Ask the Collective
The questions independent drinks founders ask most — answered. Distilled from years of community knowledge so the good stuff never disappears in the feed again.
What invoice financing or discounting services do members recommend for drinks businesses?
Several invoice financing providers are actively used and recommended by members in the drinks industry. - **Close Brothers** — Known for strong industry expertise in drinks. Rigorous due diligence process, but highly regarded. Offers bad debt cover. Members have made introductions available. - **HYDR** — Charges 5% and pays same day the invoice is raised. Integrates with Xero and banking systems. Proactive in chasing buyer approval and follow-up. Members report no issues and recommend. - **Novuna** — Used by members; recommended for invoice financing. - **Growth Lending** — Mentioned as an option for invoice financing in the drinks space. - **Time Finance** — Recommended by members who can provide introductions. Members specifically noted they wanted providers that **understand the drinks industry** rather than generic lenders. Close Brothers' strong bad debt cover was highlighted as valuable. HYDR's same-day payment and proactive buyer-chasing were cited as practical advantages.
Which invoice financing providers offer competitive terms and good service for growing drinks businesses?
Members recommend several invoice financing firms with proven track records in the sector. The key is to actively compare fees, as rates vary significantly. **Recommended providers:** - **Gapcap** — praised as "pretty good" by members who've worked with them - **AcceleratedPayments** — reported to work well - **Lloyds** — described as working "very well" - **Close Brothers** — noted as "excellent" by recent users; ask for Péter Hook (ex-Aldermore), described as a "really nice guy" - **Credit Agricole** — members found this option ~50% cheaper than Aldermore in recent fee analysis - **Aldermore** — members have used this for 18+ months but flag that recent fee analysis showed significantly higher costs than competitors; one member also reported they attempted to include a personal guarantee in the contract without explicit discussion or consent, which they had to challenge **Key caveats:** - Do your own fee comparison before committing—rates differ substantially between providers - Close Brothers was noted as "quite old school," which may or may not suit your preference - At least one member raised concerns about Aldermore's contracting practices; review terms carefully - Request fee comparisons upfront when vetting providers For specialist support, members mentioned **Trent Peek** (01623 259 580, trent@wearefulfilment.co.uk) as a recommended contact, though the context suggests he may provide broader supply-chain support rather than financing specifically.
What invoice financing providers are recommended for managing cash flow with large wholesale orders?

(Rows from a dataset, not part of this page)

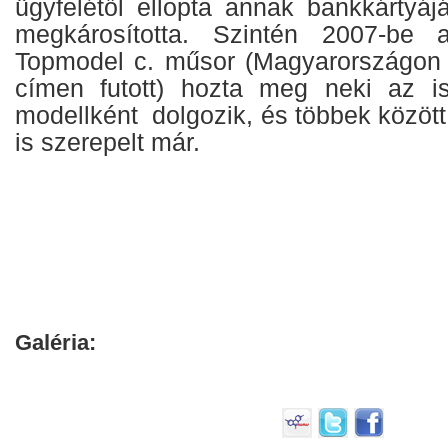
ügyfelétől ellopta annak bankkártyáj
megkárosította. Szintén 2007-be 
Topmodel c. műsor (Magyarországon 
címen futott) hozta meg neki az is
modellként dolgozik, és többek között
is szerepelt már.
Galéria: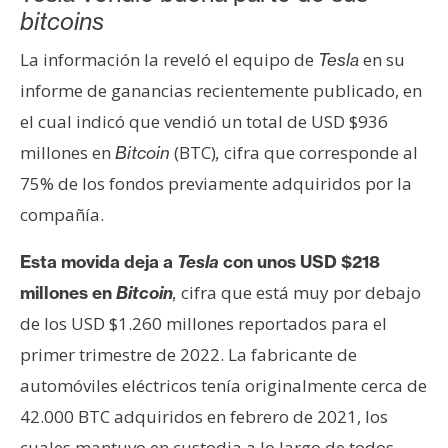
s
bitcoins
La información la reveló el equipo de
en su
Tesla
N
informe de ganancias recientemente publicado, en
o
el cual indicó que vendió un total de USD $936
t
millones en
(BTC)
cifra que corresponde al
a
Bitcoin
,
s
75% de los fondos previamente adquiridos por la
d
compañía.
e
P
Esta movida deja a
Tesla
con unos USD $218
r
cifra que está muy por debajo
millones en
Bitcoin
,
e
de los USD $1.260 millones reportados para el
n
s
primer trimestre de 2022. La fabricante de
a
automóviles eléctricos tenía originalmente cerca de
42.000 BTC adquiridos en febrero de 2021, los
cuales mantuvo en custodia a lo largo de todos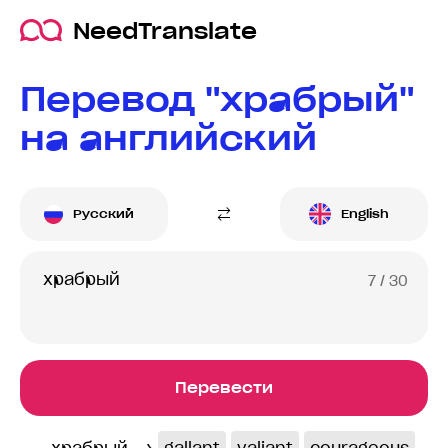
NeedTranslate
Перевод "храбрый"
на английский
Русский
English
7
/ 30
Перевести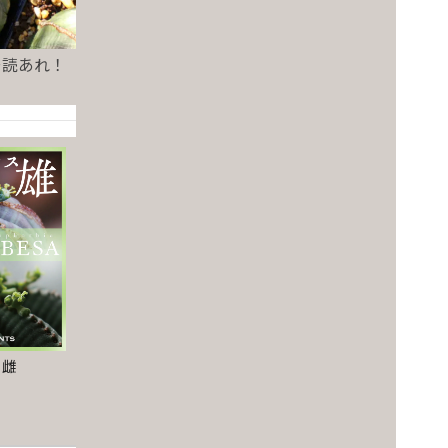
一読あれ！
と雌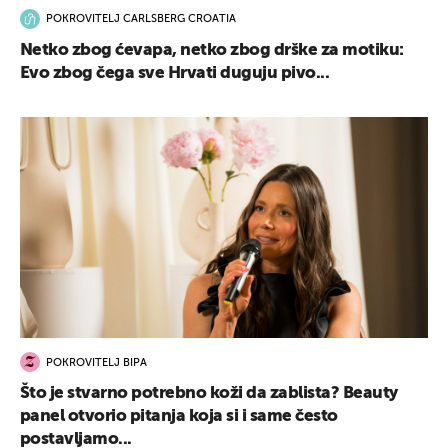
POKROVITELJ CARLSBERG CROATIA
Netko zbog ćevapa, netko zbog drške za motiku:
Evo zbog čega sve Hrvati duguju pivo...
POKROVITELJ BIPA
Što je stvarno potrebno koži da zablista? Beauty
panel otvorio pitanja koja si i same često
postavljamo...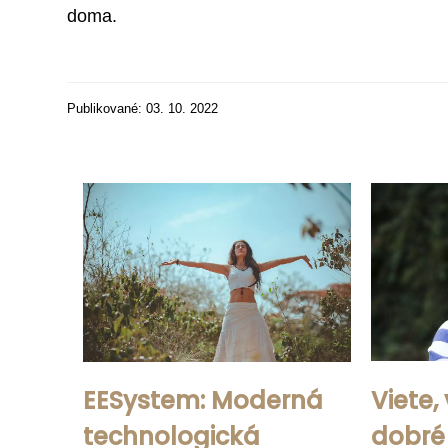
doma.
Publikované: 03. 10. 2022
EESystem: Moderná
Viete,
technologická
dobré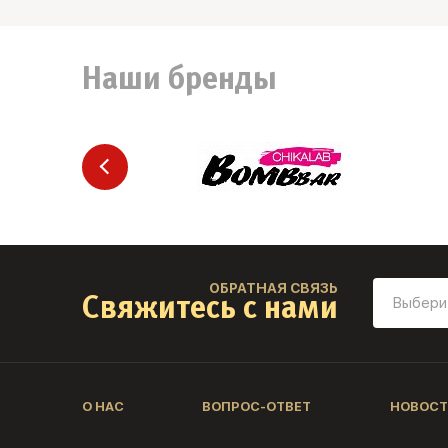
Наши бренды
ОБРАТНАЯ СВЯЗЬ
Свяжитесь с нами
О НАС
ВОПРОС-ОТВЕТ
НОВОСТ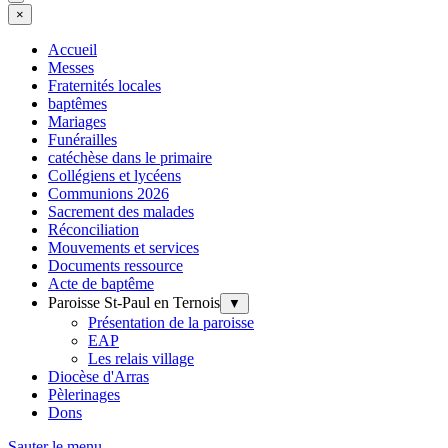
×
Accueil
Messes
Fraternités locales
baptêmes
Mariages
Funérailles
catéchèse dans le primaire
Collégiens et lycéens
Communions 2026
Sacrement des malades
Réconciliation
Mouvements et services
Documents ressource
Acte de baptême
Paroisse St-Paul en Ternois
▼
Présentation de la paroisse
EAP
Les relais village
Diocèse d'Arras
Pèlerinages
Dons
Sauter le menu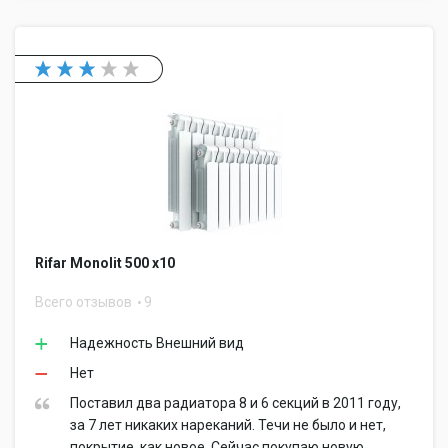
Rifar Monolit 500 x10
Всего отзывов
9
Надежность Внешний вид
Нет
Поставил два радиатора 8 и 6 секций в 2011 году,
за 7 лет никаких нареканий. Течи не было и нет,
покрытие, как новое. Сейчас покупаю новую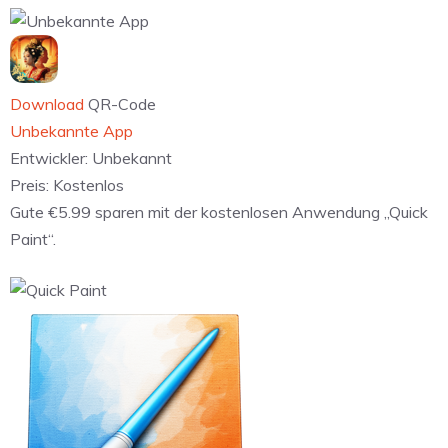
Download
QR-Code
Unbekannte App
Entwickler:
Unbekannt
Preis:
Kostenlos
Gute €5.99 sparen mit der kostenlosen Anwendung „Quick
Paint“.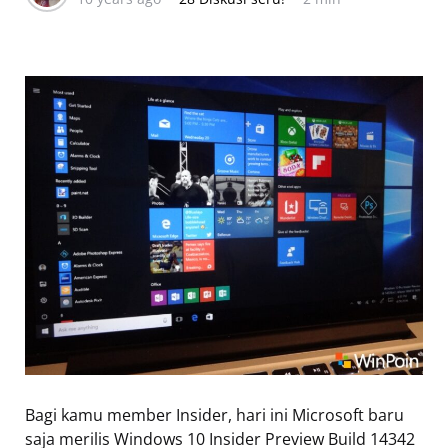
Bagi kamu member Insider, hari ini Microsoft baru
saja merilis Windows 10 Insider Preview Build 14342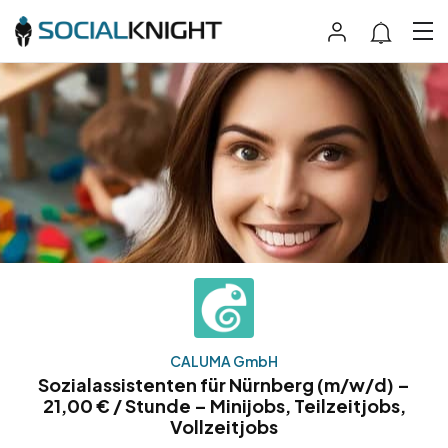
CALUMA GmbH
Sozialassistenten für Nürnberg (m/w/d) –
21,00 € / Stunde – Minijobs, Teilzeitjobs,
Vollzeitjobs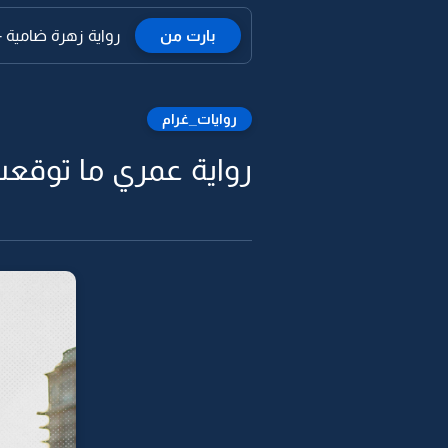
بارت من
رواية زهرة ضامية -26
روايات_غرام
رواية عمري ما توقعت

Members who've tackled cash-flow challenges with large wholesale orders have used dedicated invoice financing providers to unlock capital tied up in receivables. - **Close Brothers** — used successfully by members to improve cash flow and manage credit control. Their credit control function was noted as particularly helpful for dealing with slow-paying customers.
What are the key considerations when evaluating e-commerce revenue-based financing versus traditional invoice financing for drinks brands?
Revenue-based financing (RBF) can work for e-commerce sales, but members' experience suggests it's only worthwhile under specific conditions. The headline APR rates (3–4%) are misleading because repayment is fast; the effective cost is much higher once you account for the quick payback schedule. **When RBF makes sense:** - Only viable if D2C/e-commerce represents 25% or more of your sales and you're actively cash-strapped - Works best when traditional cash flow is tight and you need immediate liquidity **When traditional invoice financing is better:** - If D2C is a smaller portion of revenue (e.g. 5%), invoice financing on larger B2B orders is more cost-effective - Particularly attractive if your B2B customers (grocers, etc.) have long payment terms (e.g. 90 days); the financing cost is justified by the extended payback period - Offers better economics on larger invoice values **Key caveat:** The quoted APR on RBF deals is not directly comparable to traditional financing APR because of the compressed repayment timeframe. Crunch the actual numbers on repayment speed and total cost before committing.